Crop boxes not aligned with parts
Hey Johan! Super cool project! Here’s some feedback from when I tried it. :)
One thing I noticed when trying the app was that the crop boxes that resulted when I clicked on a part did not always align perfectly. It seems like you have pre-sampled a grid of crop boxes, computed and compared their embeddings and use the closest box to the user's mouse click. It does the job but feels a bit awkward to use, especially if you don't understand how it works. Here are some suggestions for how this could be improved:
- Highlight the resulting crop box on mouse hover. This would make it more intuitive for the user, but not sure if it would be problematic to listen to mouse movements in real time.
- Sample a denser grid, so the resulting crop box can be better aligned with mouse clicks. If this gives performance issues, you could try doing a foreground/background classification and only use the crops that contain objects. Or embed all crop boxes but use efficient nearest-neighbor search in the embedding space to reduce the number of comparisons.

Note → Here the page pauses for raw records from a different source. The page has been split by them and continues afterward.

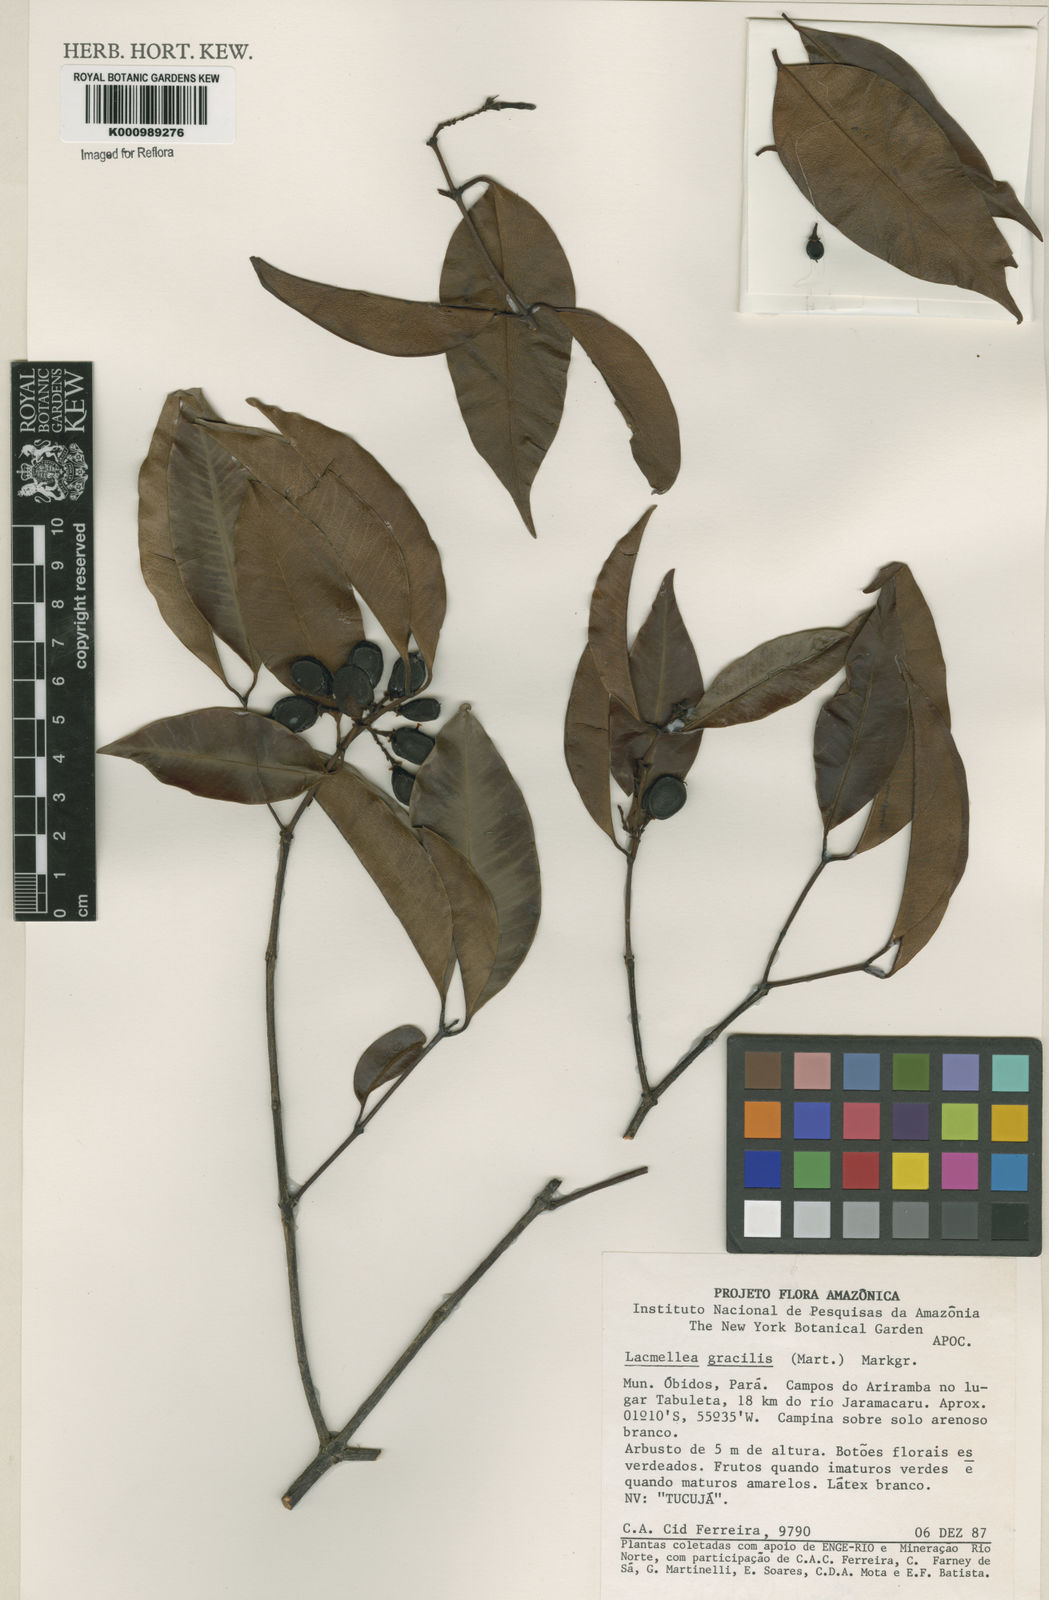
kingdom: Plantae
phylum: Tracheophyta
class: Magnoliopsida
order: Gentianales
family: Apocynaceae
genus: Lacmellea
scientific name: Lacmellea
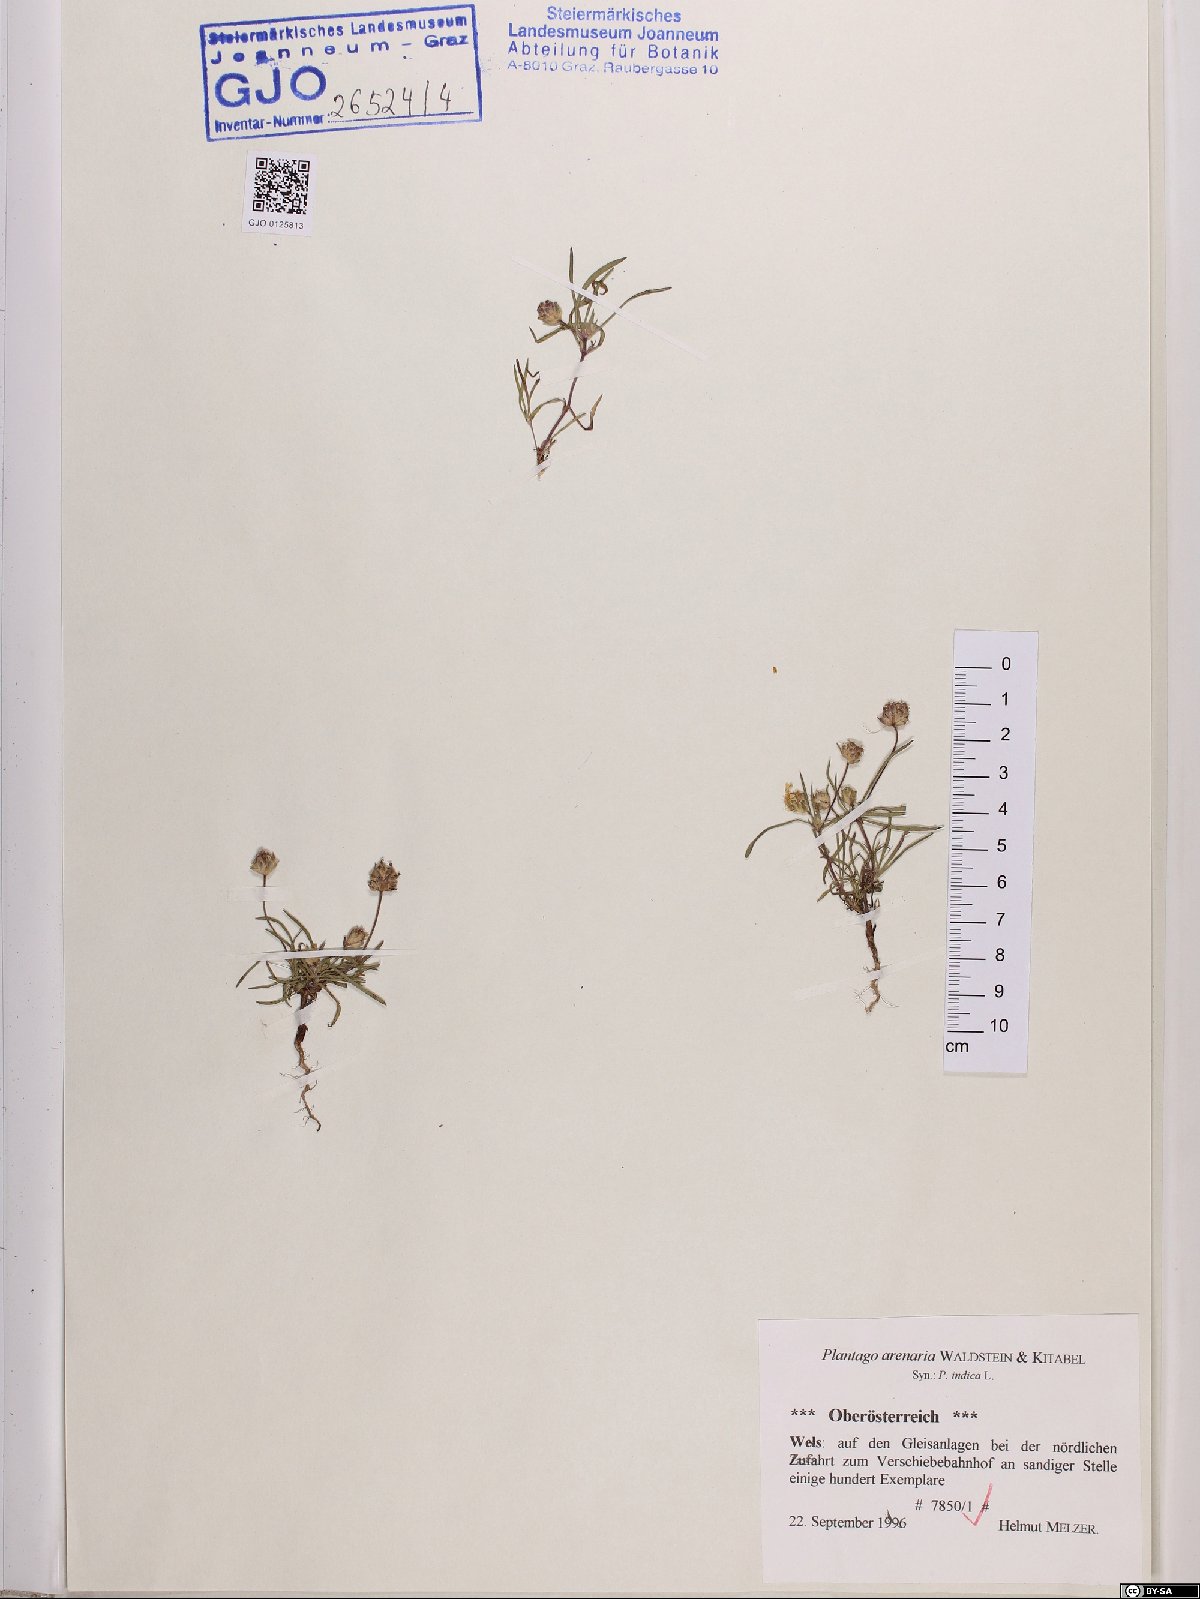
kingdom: Plantae
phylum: Tracheophyta
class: Magnoliopsida
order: Lamiales
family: Plantaginaceae
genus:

You could also change approach entirely. I suppose ideally you only want crop boxes that fit neatly around each part. In this way, you don't need to embed a bunch of background crops and could handle parts at multiple scales. Perhaps you could find a way of doing unsupervised object detection and/or segmentation and use these to create the crops?
Now that I think about it, perhaps you could even go down the road of auto-annotating parts and training a smaller model on these? Heavy-duty foundation models that generalize well to new data are perfect for this, for example Meta's newly released SAM.
Yes, I have tried running images through SAM and it works well, so that's definitely a way to go. Let's consider that a long term goal!
You are right that it's using a sampled grid and I see why that could cause confusion, you are not the only one complaining about it.
For the short term I'm considering letting the user pick any box (grid size = 1px), and run inference on that 64x64 patch. Being able to run inference in the web app will be useful later as it would allow users to upload images!